Why is it necessary?

Among its many important functions, folic acid works in tandem with vitamin B12 to build and maintain healthy red blood cells. This is especially true during pregnancy when cell growth is rapid. It is also vital to the development of a fetus’ brain, skull and spine during the first month of pregnancy since neural tube defects occur 25 to 29 days after conception, according to The Hospital for Sick Children.

NTDs occur when the neural tube, which forms the brain and spinal cord, does not close properly during the earliest stage of pregnancy, often when the mother does not even realize she is pregnant, causing brain, skull and spine abnormalities. Health Canada reports that approximately 260 newborns a year are afflicted with an NTD.


According to the International Federation for Spina Bifida and Hydrocephalus, spina bifida is one of the most widespread NTDs. In its most severe form, it causes paralysis and problems with bladder and bowel control. Another serious developmental condition associated with insufficient folic acid is anencephaly, says the National Institute of Neurological Disorders and Stroke, in which the brain partially develops or fails to develop and the brain tissue is not covered by bone. Anencephalic pregnancies often result in miscarriage or the infant dies shortly after birth.

Women of childbearing age who have a family history of NTDs, are diabetic, epileptic or obese, run a higher risk of having a child who develops a congenital abnormality. They may be prescribed a higher dose of folic acid — the Society of Obstetricians and Gynaecologists of Canada (SOGC) advises a range of 4 to 5 mg per day, depending on the individual — and should consult their physician before planning a pregnancy.

How much do you need?

Because every pregnant woman is at risk of carrying a baby with neural tube defects, it is essential that she take a prenatal vitamin containing 0.4 to 1 mg folic acid every day as recommended by the SOGC. This should be taken at least three months before conception and throughout the pregnancy to help protect an unborn baby against serious birth defects. The supplement helps reduce cases of neural tube defects by up to 70% if it’s taken during the preconception period, reports Folic Acid Alliance Ontario (FAOO).

Folic acid is water soluble, meaning unused amounts are regularly excreted by the body through urination rather than stored. This is why it is necessary for pregnant women or those intending to become pregnant to take folic acid daily.


A well-balanced diet

Taking a folic acid supplement does not replace a healthy diet, nor does eating a folate-rich diet completely satisfy the folic acid requirements. Read Health Canada’s Nutrition for a Healthy Pregnancy – National Guidelines for the Childbearing Years to learn about their dietary recommendations for expectant mothers.

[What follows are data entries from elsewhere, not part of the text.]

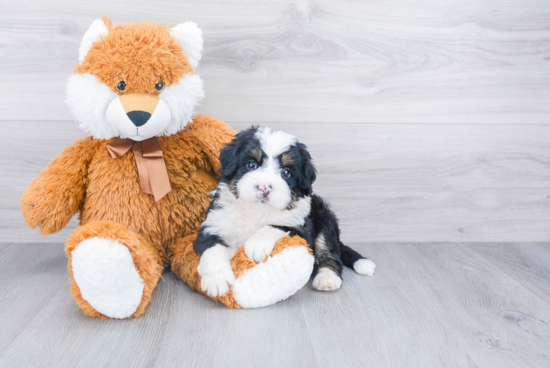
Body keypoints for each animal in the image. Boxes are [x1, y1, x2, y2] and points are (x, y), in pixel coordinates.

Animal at [193, 126, 376, 296]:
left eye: (286, 173)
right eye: (251, 165)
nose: (264, 187)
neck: (256, 211)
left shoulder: (301, 227)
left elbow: (277, 225)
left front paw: (256, 244)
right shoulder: (214, 222)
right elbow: (212, 246)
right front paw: (217, 279)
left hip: (325, 219)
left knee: (329, 253)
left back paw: (327, 278)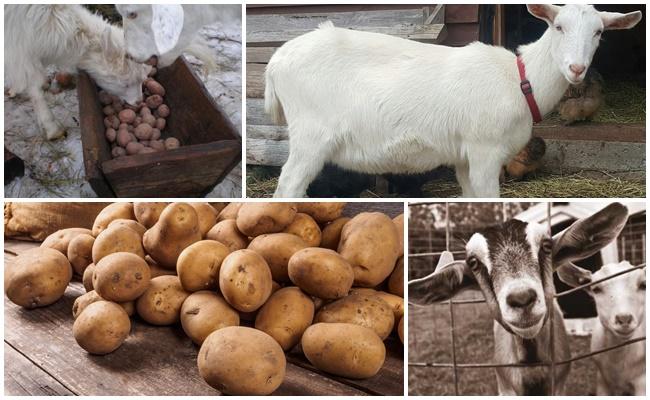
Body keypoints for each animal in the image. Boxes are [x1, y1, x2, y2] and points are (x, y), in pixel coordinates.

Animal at [4, 5, 150, 140]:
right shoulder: (18, 47)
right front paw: (53, 128)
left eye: (142, 80)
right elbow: (35, 87)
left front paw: (14, 88)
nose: (139, 101)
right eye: (125, 83)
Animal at [265, 5, 642, 197]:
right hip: (311, 136)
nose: (576, 69)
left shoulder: (464, 157)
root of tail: (277, 60)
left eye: (599, 32)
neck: (520, 79)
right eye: (558, 26)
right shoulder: (485, 151)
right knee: (287, 187)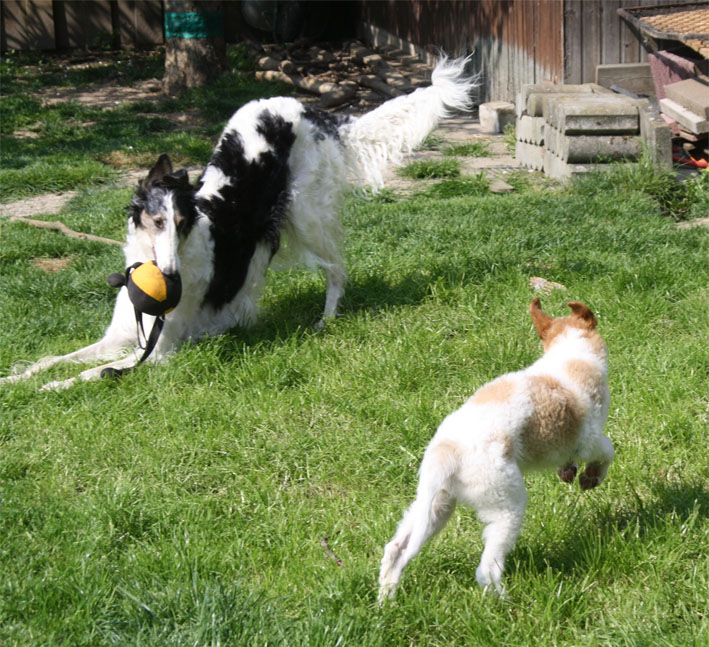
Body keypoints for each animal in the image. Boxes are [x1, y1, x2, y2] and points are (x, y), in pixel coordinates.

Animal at [1, 57, 474, 390]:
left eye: (181, 222)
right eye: (157, 220)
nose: (170, 276)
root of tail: (305, 105)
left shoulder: (160, 352)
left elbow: (89, 373)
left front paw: (52, 387)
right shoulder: (120, 337)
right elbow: (57, 359)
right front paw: (18, 377)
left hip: (307, 214)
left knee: (337, 271)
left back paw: (326, 321)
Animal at [378, 298, 613, 602]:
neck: (572, 353)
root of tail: (446, 451)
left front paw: (569, 472)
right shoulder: (588, 439)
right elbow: (607, 450)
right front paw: (591, 476)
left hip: (434, 505)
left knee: (396, 549)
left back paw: (385, 601)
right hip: (505, 503)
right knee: (486, 570)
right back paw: (507, 603)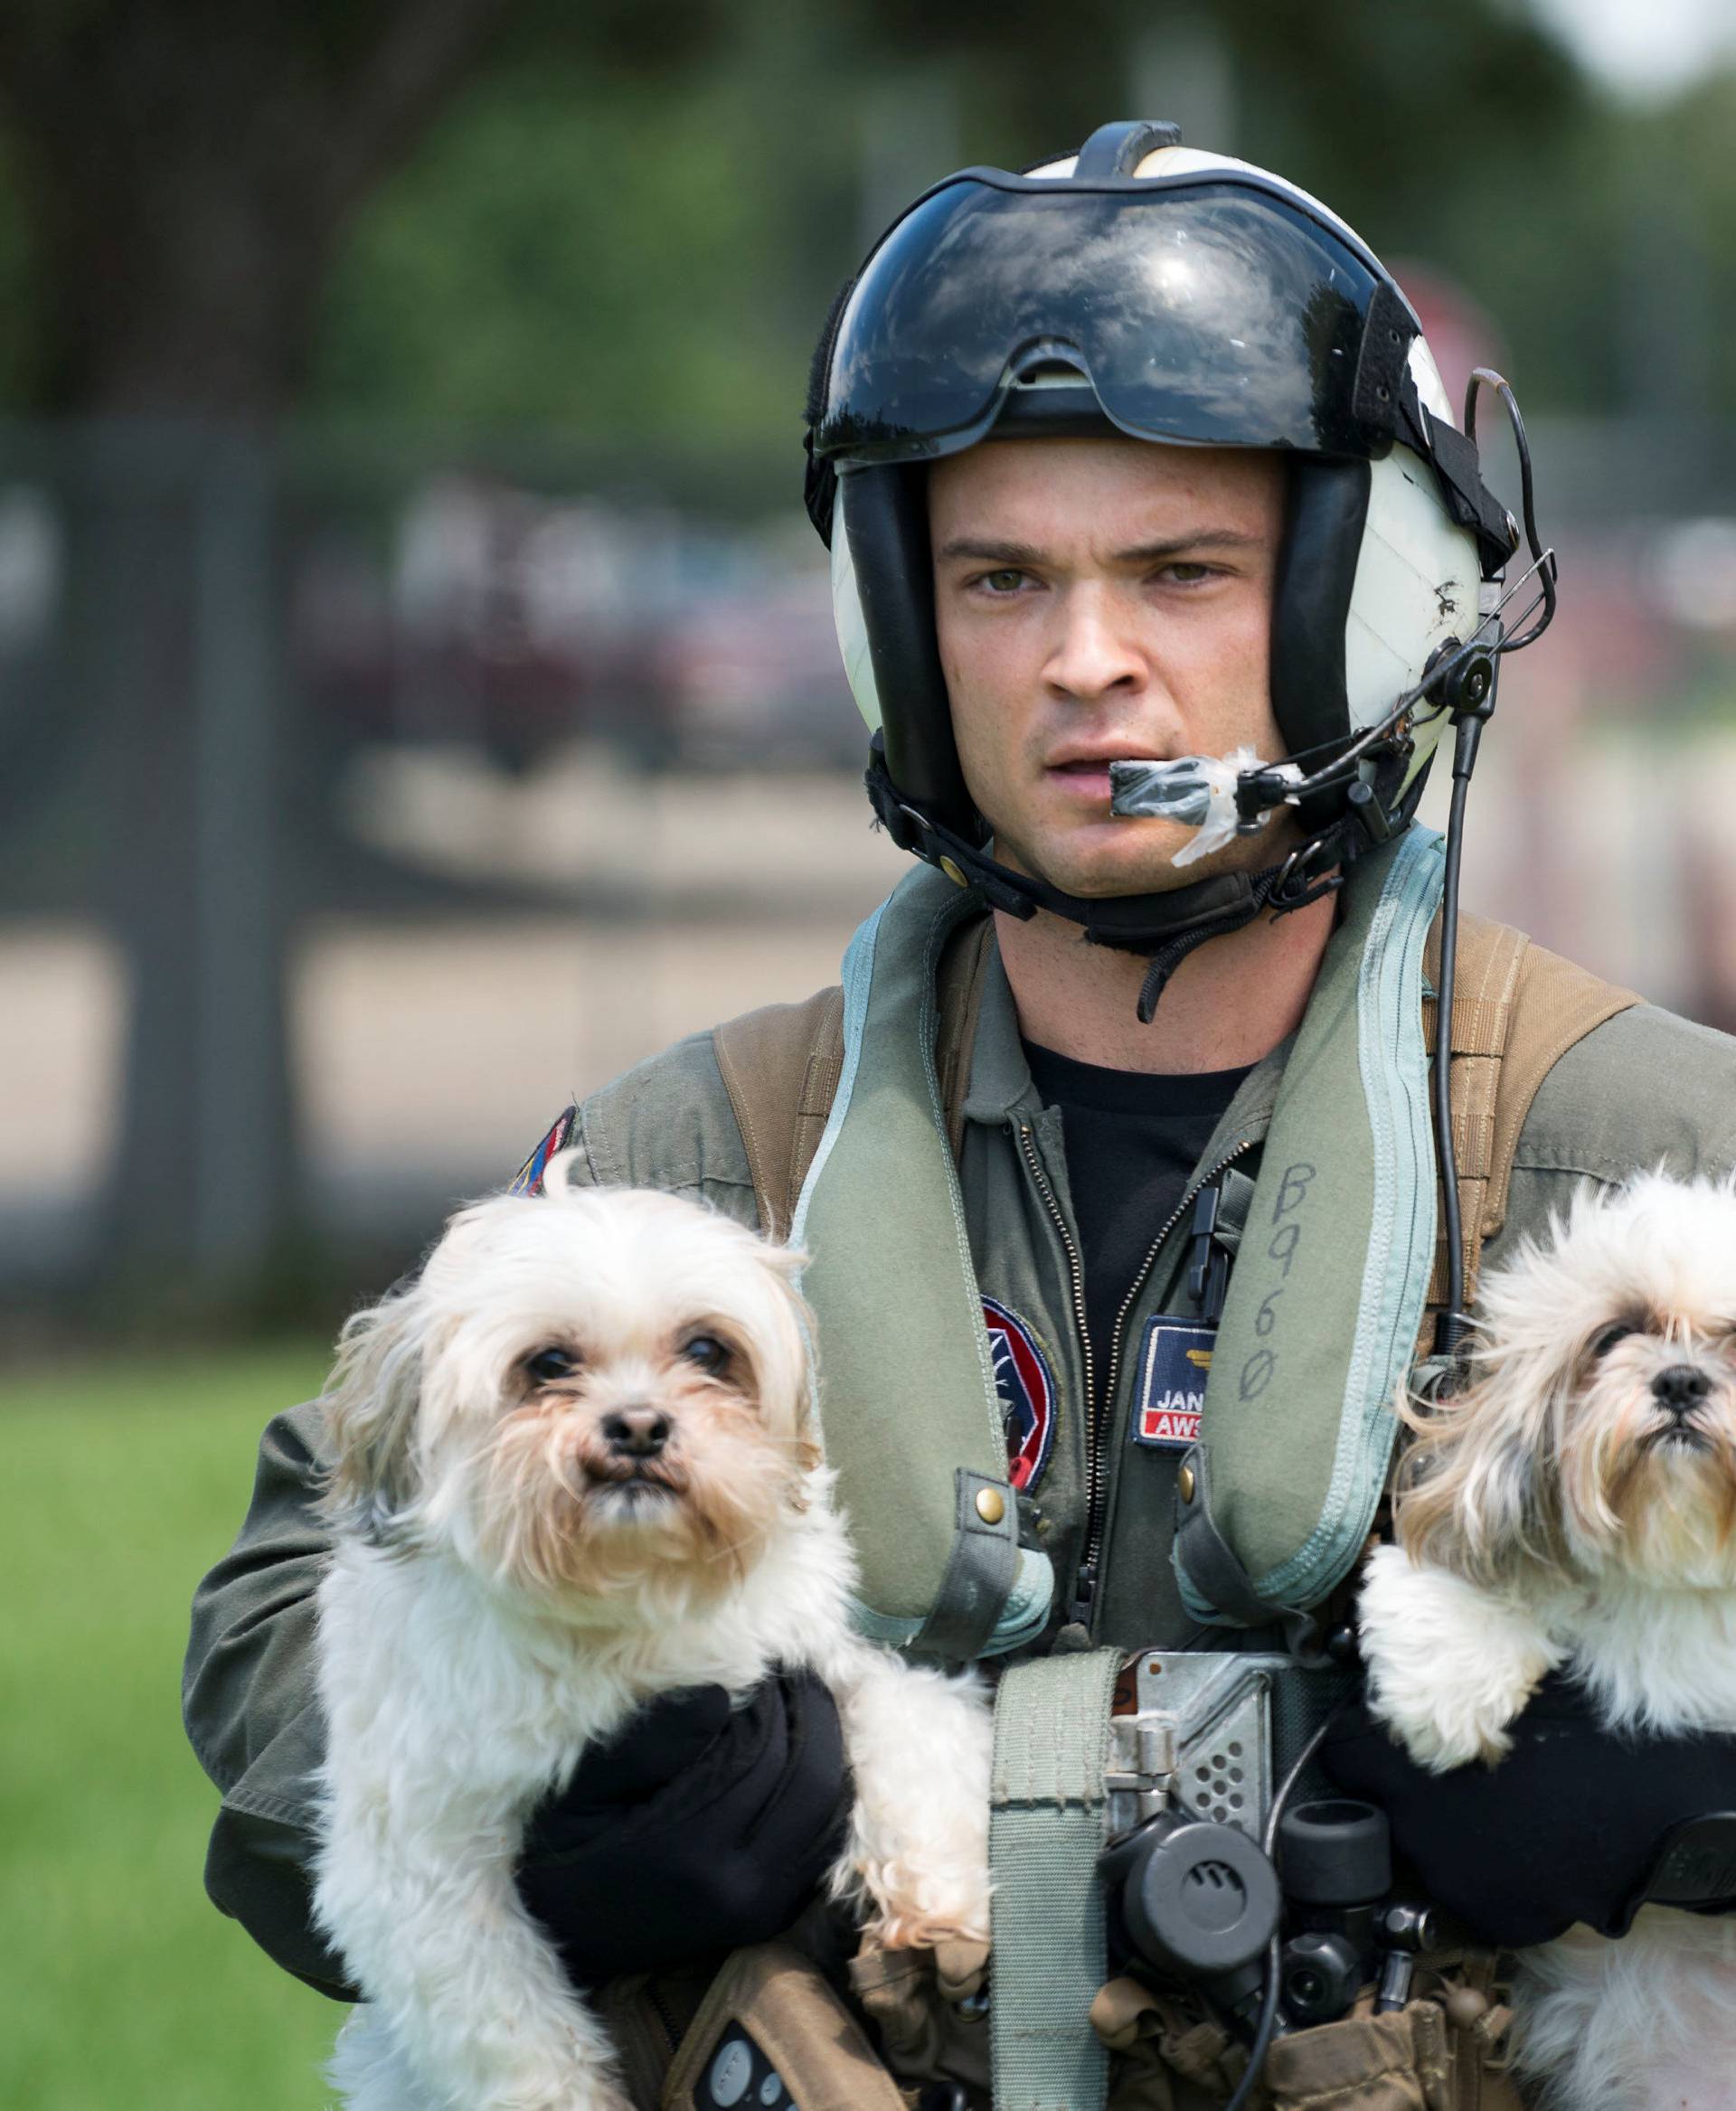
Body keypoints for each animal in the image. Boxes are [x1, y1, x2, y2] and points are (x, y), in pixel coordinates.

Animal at [310, 1173, 992, 2111]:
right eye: (548, 1364)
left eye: (707, 1349)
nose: (638, 1424)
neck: (626, 1597)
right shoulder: (422, 1862)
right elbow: (511, 2029)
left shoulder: (825, 1657)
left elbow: (912, 1727)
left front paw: (937, 1899)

Some good food sources of folate

• avocado • blackberries • cantaloupe • grapefruit • oranges • papaya • pineapple juice • raspberries • strawberries • tomato juice • asparagus • carrots • corn • green beans • lima beans • peas • romaine lettuce • spinach • sweet potato • beef liver • fava, kidney, lima, pinto, romano, soy and white beans • wheat germ • chickpeas • peanuts and walnuts • eggs • milk

FAAO encourages proper food-handling to retain the nutritional benefits of folate, which can quickly be lost during meal preparation:


• Cook food in a small amount of water for a short time • Minimize how much you peel and cut fruits and vegetables (folic acid is also found in the skins of fruits of vegetables) • Refrigerate unused food in air-tight containers.

Mandatory food fortification

The Government of Canada implemented a mandatory folic acid food fortification program in 1998. Since the late 1990s, white flour, pasta and cornmeal have been enriched with B9 to combat neural tube defects in babies. Although it’s not compulsory, most rice and breakfast cereal brands have also been fortified. The Canadian population receives an estimated 0.1 to 0.2 mg of folic acid as a result. The Public Health Agency of Canada reports that the increased fortification levels successfully lead to a decline in the number of birth defects. “A seven-province study showed a reduction of 46% in the overall rates of NTDs, including live births, stillbirths and cases detected prenatally in pregnancies that were subsequently terminated.”